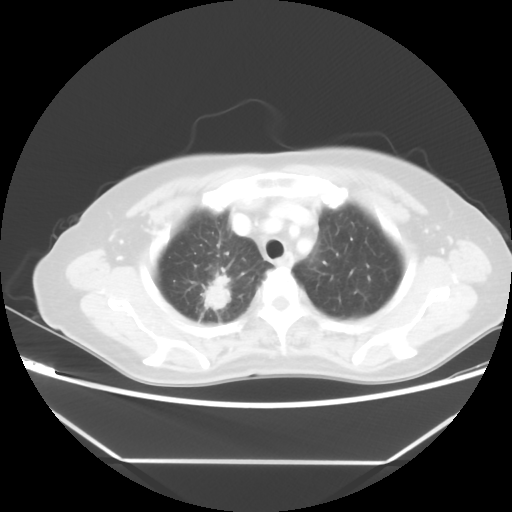
Chest CT, one axial slice; position 41 of 48 along the scan axis; reconstruction kernel STANDARD; 100 kVp; lung window (W 1500 / L -600 HU); 5 mm slice thickness; 512 × 512 image matrix, field of view 360 × 360 mm. Female patient, age 65 years. Case-level facts recorded for this patient, not image findings: clinical TNM (as recorded): T1c N1 M1.
Outlined on this slice (rectangle marked by the reading radiologist):
- lung tumour (recorded histology: adenocarcinoma): bounding box [x1, y1, x2, y2] px = [199, 269, 240, 325]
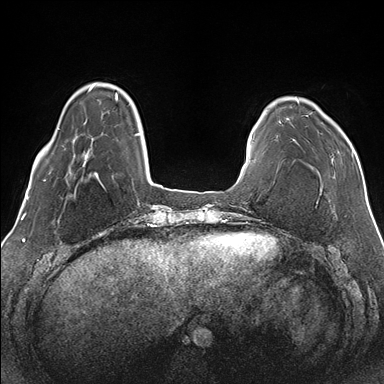
Breast MRI (dynamic contrast-enhanced), one axial slice; position 30 of 176 along the scan axis; dynamic contrast-enhanced series, time point 2 of 7 at this slice position (early post-contrast); 1.5 T; TE 1.5 ms, TR 4.1 ms; 1.1 mm slice thickness; 384 × 384 image matrix. Female patient.
Annotated regions visible in this slice (semi-automatically segmented with operator editing):
- enhancing-tissue mask used for the functional tumour volume (all voxels passing the contrast-enhancement thresholds inside the analysis volume; usually the tumour): bounding box (x1, y1, x2, y2) in pixels: (279, 100, 353, 161)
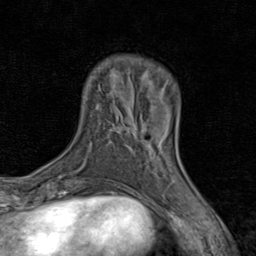
Breast MRI (dynamic contrast-enhanced), one axial slice. Position 19 of 80 along the scan axis. Cropped to one breast. Dynamic contrast-enhanced series, time point 2 of 8 at this slice position (early post-contrast). 1.5 T. TE 1.7 ms, TR 4.5 ms. 256 × 256 image matrix. Female patient.
Outlined on this slice (semi-automatically segmented with operator editing):
- enhancing-tissue mask used for the functional tumour volume (all voxels passing the contrast-enhancement thresholds inside the analysis volume; usually the tumour): bounding box <135,128,168,172> (left, top, right, bottom; pixels)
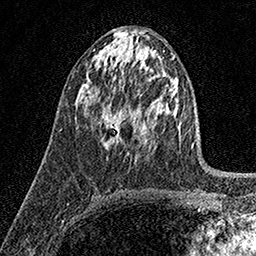
Breast MRI (dynamic contrast-enhanced), one axial slice. Slice 82 of 158 in the series (ordered by position). Cropped to one breast. Dynamic contrast-enhanced series, time point 2 of 7 at this slice position (early post-contrast). 1.5 T. TE 3.5 ms, TR 7.2 ms. 1 mm slice thickness. 256 × 256 image matrix, field of view 165 × 165 mm. Female patient.
Structures marked on this image (semi-automatically segmented with operator editing):
- enhancing-tissue mask used for the functional tumour volume (all voxels passing the contrast-enhancement thresholds inside the analysis volume; usually the tumour): bounding box <99,104,122,143> (left, top, right, bottom; pixels)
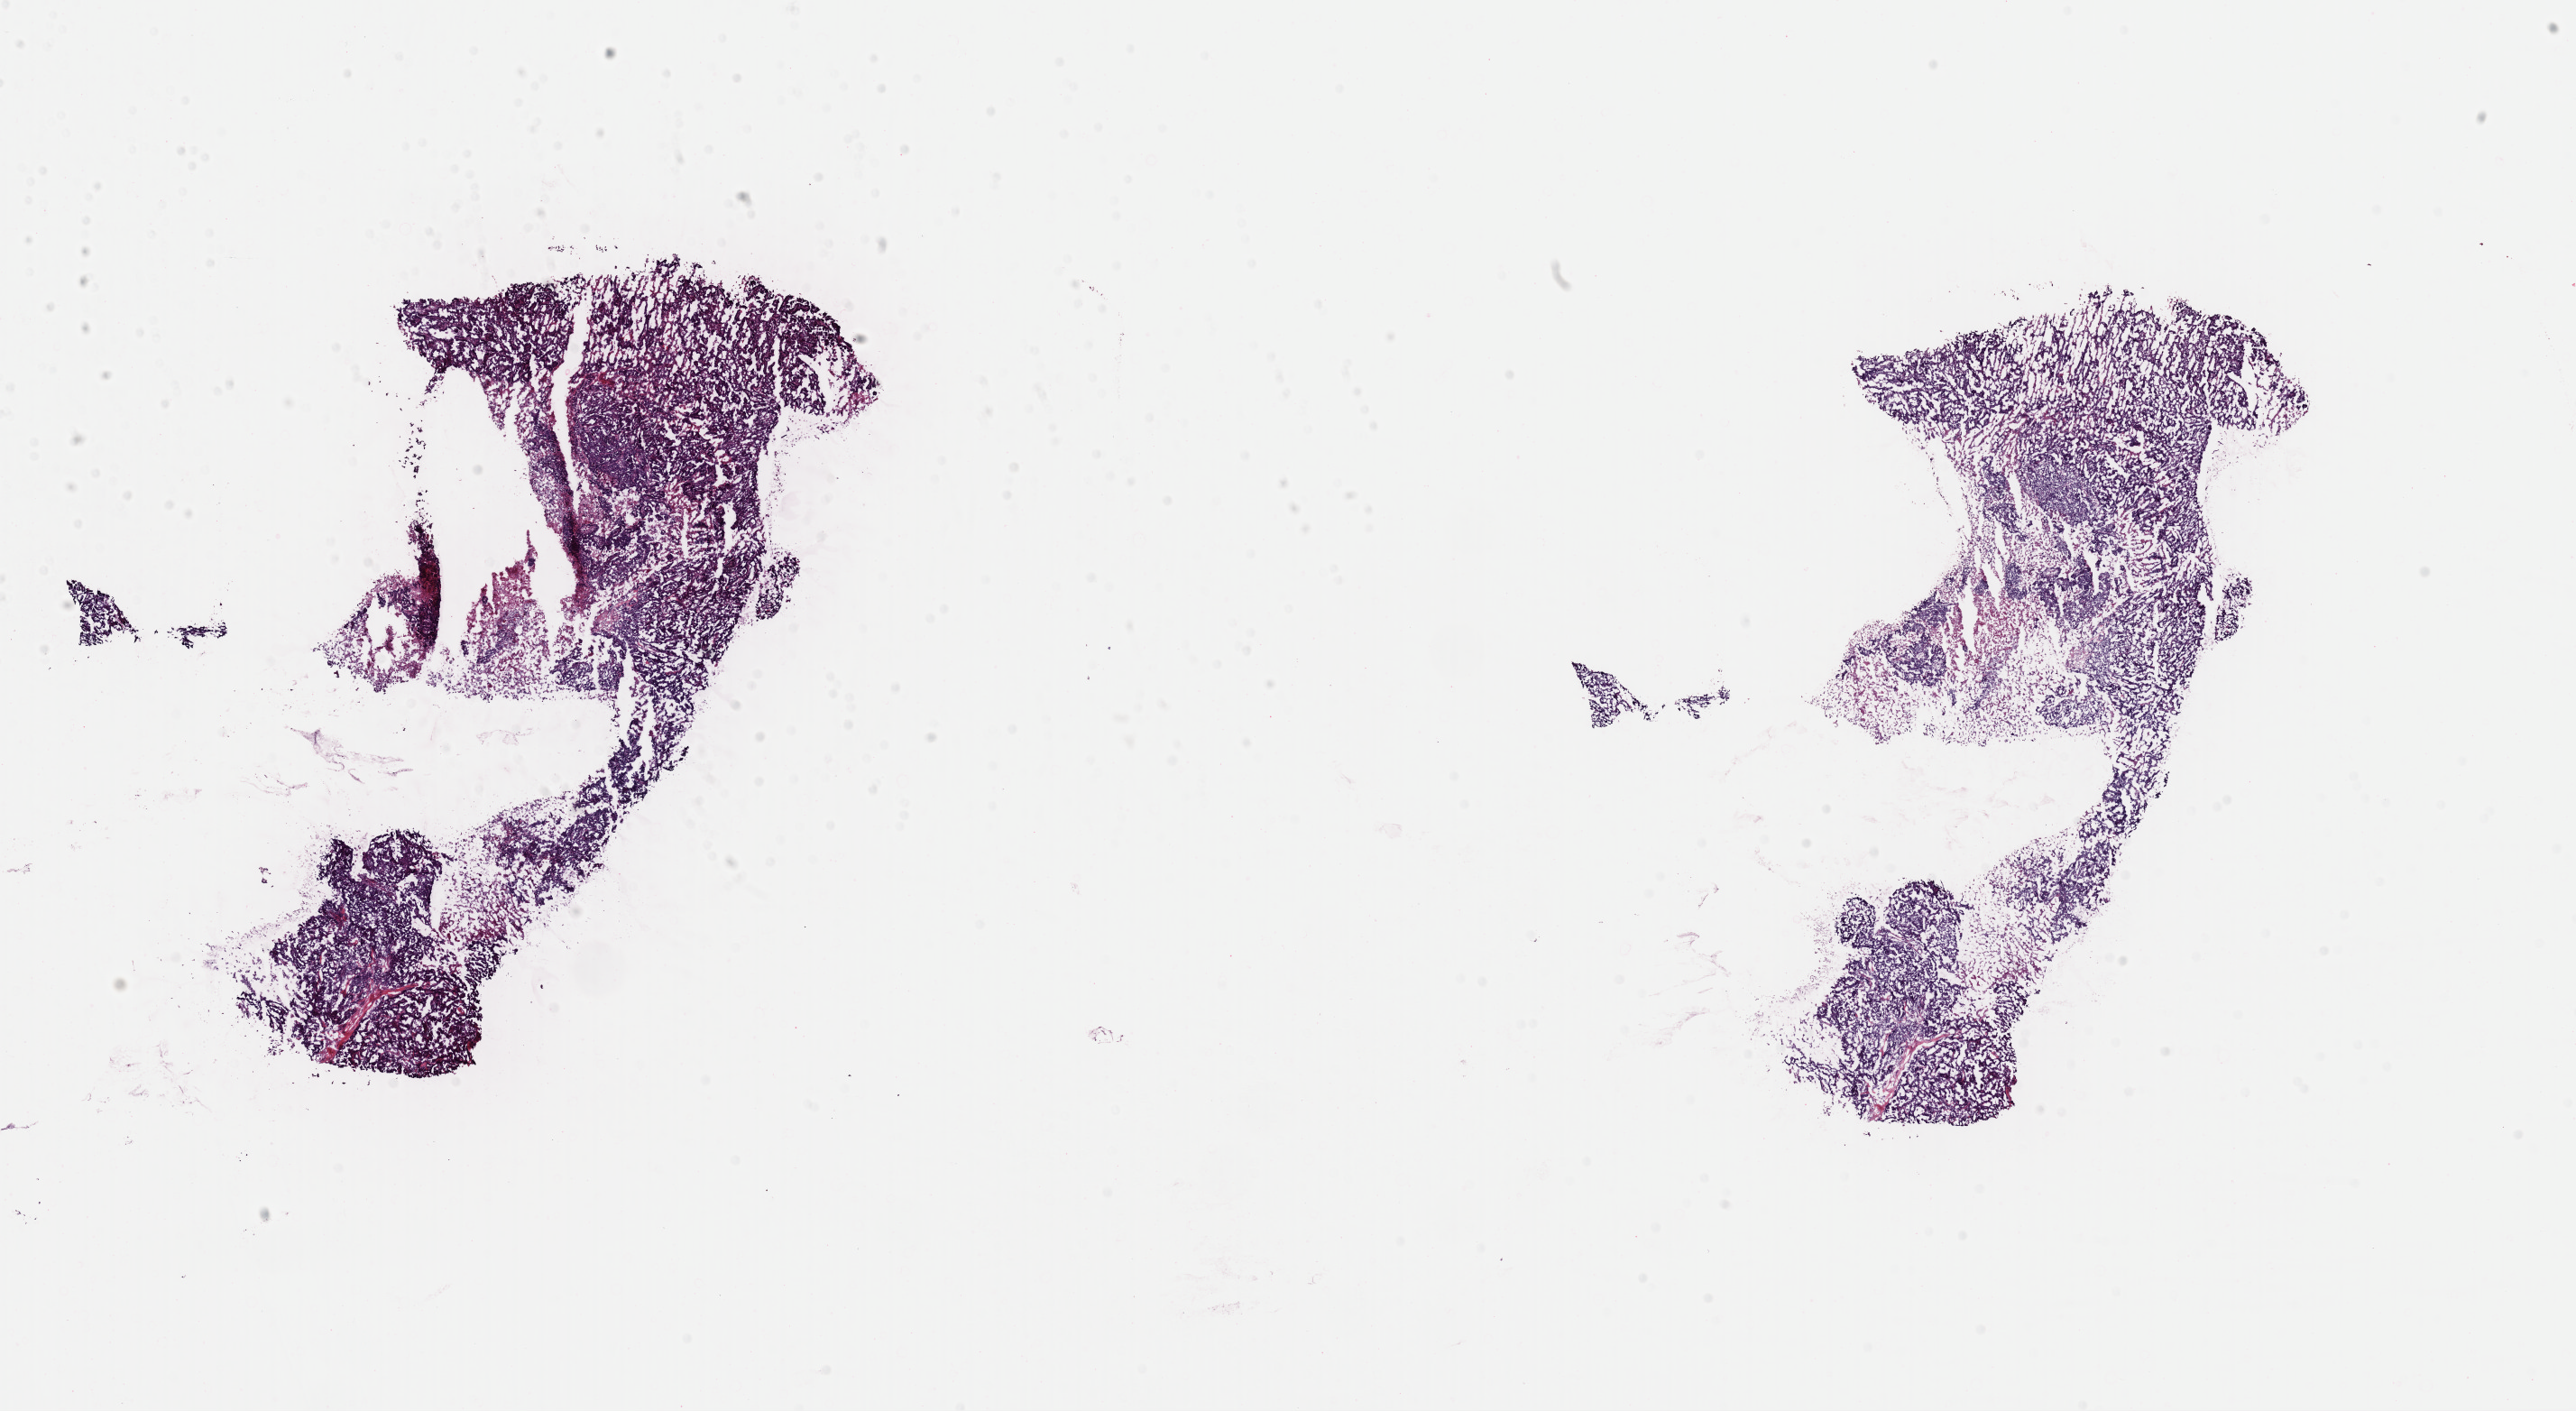
Whole-slide histology image, H&E — a low-resolution overview of the entire scanned area, about 22.6 x 12.4 mm (acquisition: 40x scan), frozen section from the top of the tissue portion, primary tumour sample from the uterus. Patient: female, age at initial diagnosis 58 years. Histologic grade: G3 (poorly differentiated). Composition of this section per pathologist review: tumour cells 82%, tumour nuclei 97%, normal cells 0%, stromal cells 3%, necrosis 15%. Infiltration values recorded for this section: lymphocyte infiltration 0%, monocyte infiltration 0%, neutrophil infiltration 0%.
Lymph nodes positive (case pathology): 0 of 3 examined. FIGO stage: IIIA. Histologic diagnosis: Serous cystadenocarcinoma, NOS (endometrium).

## EXERCISE AIM
Output the records above as they stand, from the first line to the line with "Breast MRI (dynamic contrast-enhanced), one axial slice;", inclusive, and exclude the pictures.

## ANSWER BELOW
Chest CT, one axial slice; position 41 of 48 along the scan axis; reconstruction kernel STANDARD; 100 kVp; lung window (W 1500 / L -600 HU); 5 mm slice thickness; 512 × 512 image matrix, field of view 360 × 360 mm. Female patient, age 65 years. Case-level facts recorded for this patient, not image findings: clinical TNM (as recorded): T1c N1 M1.
Outlined on this slice (rectangle marked by the reading radiologist):
- lung tumour (recorded histology: adenocarcinoma): bounding box [x1, y1, x2, y2] px = [199, 269, 240, 325]
Breast MRI (dynamic contrast-enhanced), one axial slice; position 30 of 176 along the scan axis; dynamic contrast-enhanced series, time point 2 of 7 at this slice position (early post-contrast); 1.5 T; TE 1.5 ms, TR 4.1 ms; 1.1 mm slice thickness; 384 × 384 image matrix. Female patient.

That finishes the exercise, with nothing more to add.